**RECORDS SHOWN**.
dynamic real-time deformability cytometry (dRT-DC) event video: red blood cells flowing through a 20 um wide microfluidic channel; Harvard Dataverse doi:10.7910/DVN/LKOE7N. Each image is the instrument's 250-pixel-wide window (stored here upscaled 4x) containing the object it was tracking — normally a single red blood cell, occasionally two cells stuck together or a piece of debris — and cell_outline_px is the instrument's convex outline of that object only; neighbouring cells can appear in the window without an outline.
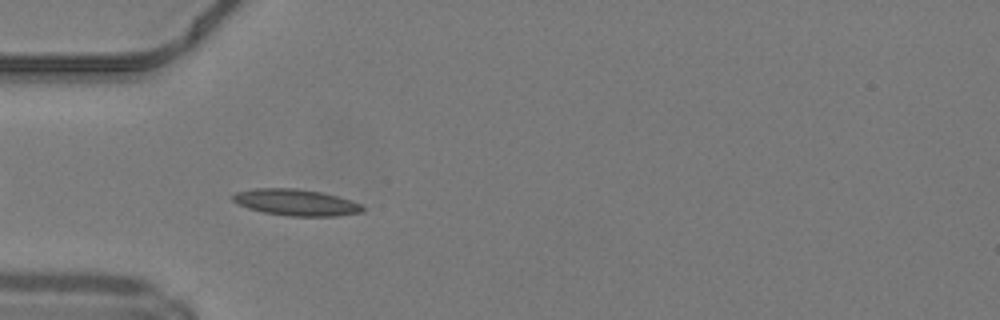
{"species": "common noctule bat (a hibernating species)", "species_latin": "Nyctalus noctula", "temperature_condition": "warm", "stored_images_in_passage": 39, "camera_frame_rate_fps": 3000, "um_per_image_px": 0.085, "animal": {"sex": "male", "body_mass_g": 19.2, "forearm_length_mm": 51.8}, "frame": {"image": 1, "passage_image": 5, "time_ms": 1.333, "image_size_px": [1000, 320], "cell_outline_px": [[364, 212], [336, 216], [288, 216], [264, 212], [248, 208], [232, 200], [232, 196], [236, 192], [256, 188], [296, 188], [320, 192], [336, 196], [364, 204]], "centroid_in_image_um": [25.2, 17.21], "position_along_channel_um": 59.8, "area_um2": 19.94}}
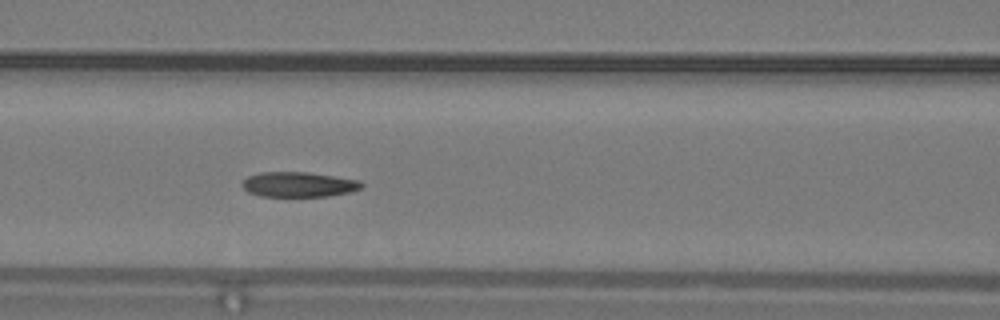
{"frame": {"image": 2, "passage_image": 11, "time_ms": 3.333, "image_size_px": [1000, 320], "cell_outline_px": [[364, 184], [360, 188], [352, 192], [328, 196], [260, 196], [248, 192], [240, 184], [248, 176], [260, 172], [308, 172], [360, 180]], "centroid_in_image_um": [25.39, 15.68], "position_along_channel_um": 141.2, "area_um2": 17.46}}
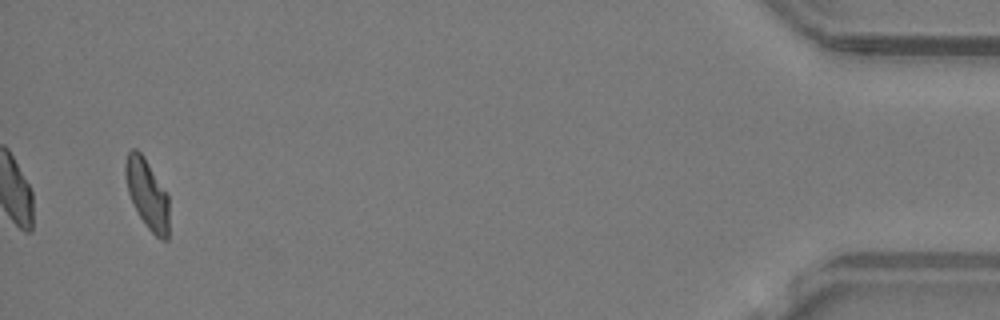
{"frame": {"image": 3, "passage_image": 37, "time_ms": 12.0, "image_size_px": [1000, 320], "cell_outline_px": [[168, 240], [160, 240], [148, 228], [140, 216], [128, 192], [124, 176], [124, 164], [128, 152], [132, 148], [136, 148], [144, 156], [168, 192]], "centroid_in_image_um": [12.51, 16.44], "position_along_channel_um": 422.7, "area_um2": 17.86}, "authors_computed_cell_mechanics": {"area_um2": 18.2648, "velocity_mm_per_s": 4.2163, "shape_relaxation_time_tau1_ms": 10.1012, "shape_relaxation_time_tau2_ms": 3.4355, "deformation_change_tau1": 0.2419, "deformation_change_tau2": 0.0895}}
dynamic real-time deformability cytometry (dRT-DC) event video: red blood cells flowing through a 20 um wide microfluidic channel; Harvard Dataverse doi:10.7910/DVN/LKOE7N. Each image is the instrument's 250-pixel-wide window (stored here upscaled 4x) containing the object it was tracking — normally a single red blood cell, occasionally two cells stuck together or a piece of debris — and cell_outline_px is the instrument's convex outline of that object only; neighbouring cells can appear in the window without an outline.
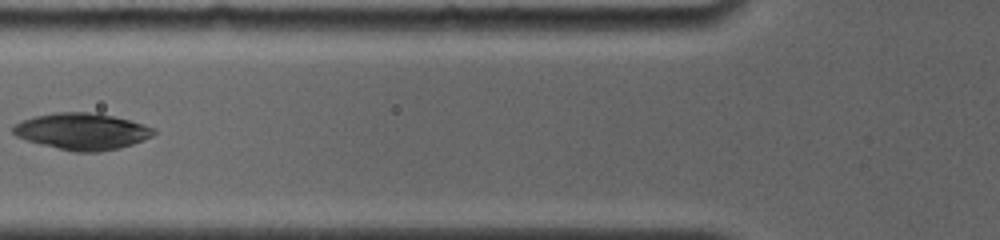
{"species": "common noctule bat (a hibernating species)", "species_latin": "Nyctalus noctula", "temperature_condition": "room temperature", "stored_images_in_passage": 2, "camera_frame_rate_fps": 4000, "um_per_image_px": 0.085, "animal": {"sex": "female", "body_mass_g": 19.0, "forearm_length_mm": 56.7}, "frame": {"image": 1, "passage_image": 2, "time_ms": 1.25, "image_size_px": [1000, 240], "cell_outline_px": [[156, 132], [152, 136], [132, 144], [120, 148], [96, 152], [76, 152], [40, 144], [16, 136], [12, 132], [12, 128], [16, 124], [24, 120], [36, 116], [56, 112], [88, 112], [112, 116], [144, 124], [156, 128]], "centroid_in_image_um": [7.0, 11.17], "position_along_channel_um": 118.8, "area_um2": 29.65}}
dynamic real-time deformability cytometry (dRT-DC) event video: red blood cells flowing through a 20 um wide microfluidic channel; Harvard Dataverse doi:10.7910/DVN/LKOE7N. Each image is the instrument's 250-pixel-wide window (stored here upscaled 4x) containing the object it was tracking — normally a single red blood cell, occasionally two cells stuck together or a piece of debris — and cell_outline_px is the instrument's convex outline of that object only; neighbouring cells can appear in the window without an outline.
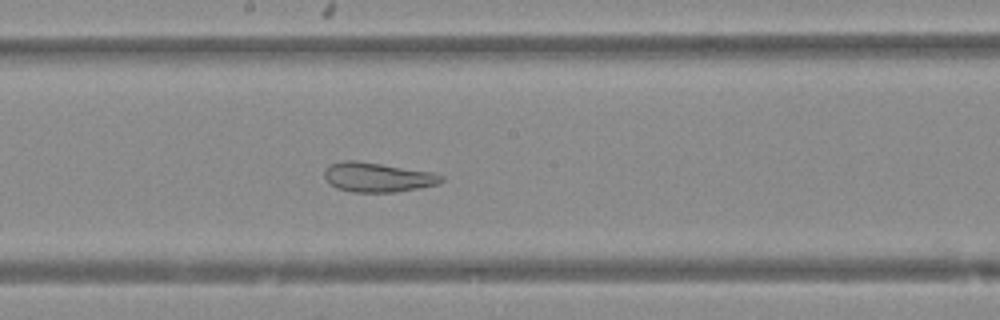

**STATED PROBLEM**. Set down all the data again exactly as above, pictures excluded.

**TASK OUTPUT**.
dynamic real-time deformability cytometry (dRT-DC) event video: red blood cells flowing through a 20 um wide microfluidic channel; Harvard Dataverse doi:10.7910/DVN/LKOE7N. Each image is the instrument's 250-pixel-wide window (stored here upscaled 4x) containing the object it was tracking — normally a single red blood cell, occasionally two cells stuck together or a piece of debris — and cell_outline_px is the instrument's convex outline of that object only; neighbouring cells can appear in the window without an outline.
{"species": "common noctule bat (a hibernating species)", "species_latin": "Nyctalus noctula", "temperature_condition": "warm", "stored_images_in_passage": 39, "camera_frame_rate_fps": 3000, "um_per_image_px": 0.085, "animal": {"sex": "male", "body_mass_g": 19.2, "forearm_length_mm": 51.8}, "frame": {"image": 1, "passage_image": 5, "time_ms": 1.333, "image_size_px": [1000, 320], "cell_outline_px": [[364, 212], [336, 216], [288, 216], [264, 212], [248, 208], [232, 200], [232, 196], [236, 192], [256, 188], [296, 188], [320, 192], [336, 196], [364, 204]], "centroid_in_image_um": [25.2, 17.21], "position_along_channel_um": 59.8, "area_um2": 19.94}}
{"frame": {"image": 2, "passage_image": 11, "time_ms": 3.333, "image_size_px": [1000, 320], "cell_outline_px": [[364, 184], [360, 188], [352, 192], [328, 196], [260, 196], [248, 192], [240, 184], [248, 176], [260, 172], [308, 172], [360, 180]], "centroid_in_image_um": [25.39, 15.68], "position_along_channel_um": 141.2, "area_um2": 17.46}}
{"frame": {"image": 3, "passage_image": 37, "time_ms": 12.0, "image_size_px": [1000, 320], "cell_outline_px": [[168, 240], [160, 240], [148, 228], [140, 216], [128, 192], [124, 176], [124, 164], [128, 152], [132, 148], [136, 148], [144, 156], [168, 192]], "centroid_in_image_um": [12.51, 16.44], "position_along_channel_um": 422.7, "area_um2": 17.86}, "authors_computed_cell_mechanics": {"area_um2": 18.2648, "velocity_mm_per_s": 4.2163, "shape_relaxation_time_tau1_ms": 10.1012, "shape_relaxation_time_tau2_ms": 3.4355, "deformation_change_tau1": 0.2419, "deformation_change_tau2": 0.0895}}
dynamic real-time deformability cytometry (dRT-DC) event video: red blood cells flowing through a 20 um wide microfluidic channel; Harvard Dataverse doi:10.7910/DVN/LKOE7N. Each image is the instrument's 250-pixel-wide window (stored here upscaled 4x) containing the object it was tracking — normally a single red blood cell, occasionally two cells stuck together or a piece of debris — and cell_outline_px is the instrument's convex outline of that object only; neighbouring cells can appear in the window without an outline.
{"species": "common noctule bat (a hibernating species)", "species_latin": "Nyctalus noctula", "temperature_condition": "room temperature", "stored_images_in_passage": 2, "camera_frame_rate_fps": 4000, "um_per_image_px": 0.085, "animal": {"sex": "female", "body_mass_g": 19.0, "forearm_length_mm": 56.7}, "frame": {"image": 1, "passage_image": 2, "time_ms": 1.25, "image_size_px": [1000, 240], "cell_outline_px": [[156, 132], [152, 136], [132, 144], [120, 148], [96, 152], [76, 152], [40, 144], [16, 136], [12, 132], [12, 128], [16, 124], [24, 120], [36, 116], [56, 112], [88, 112], [112, 116], [144, 124], [156, 128]], "centroid_in_image_um": [7.0, 11.17], "position_along_channel_um": 118.8, "area_um2": 29.65}}
dynamic real-time deformability cytometry (dRT-DC) event video: red blood cells flowing through a 20 um wide microfluidic channel; Harvard Dataverse doi:10.7910/DVN/LKOE7N. Each image is the instrument's 250-pixel-wide window (stored here upscaled 4x) containing the object it was tracking — normally a single red blood cell, occasionally two cells stuck together or a piece of debris — and cell_outline_px is the instrument's convex outline of that object only; neighbouring cells can appear in the window without an outline.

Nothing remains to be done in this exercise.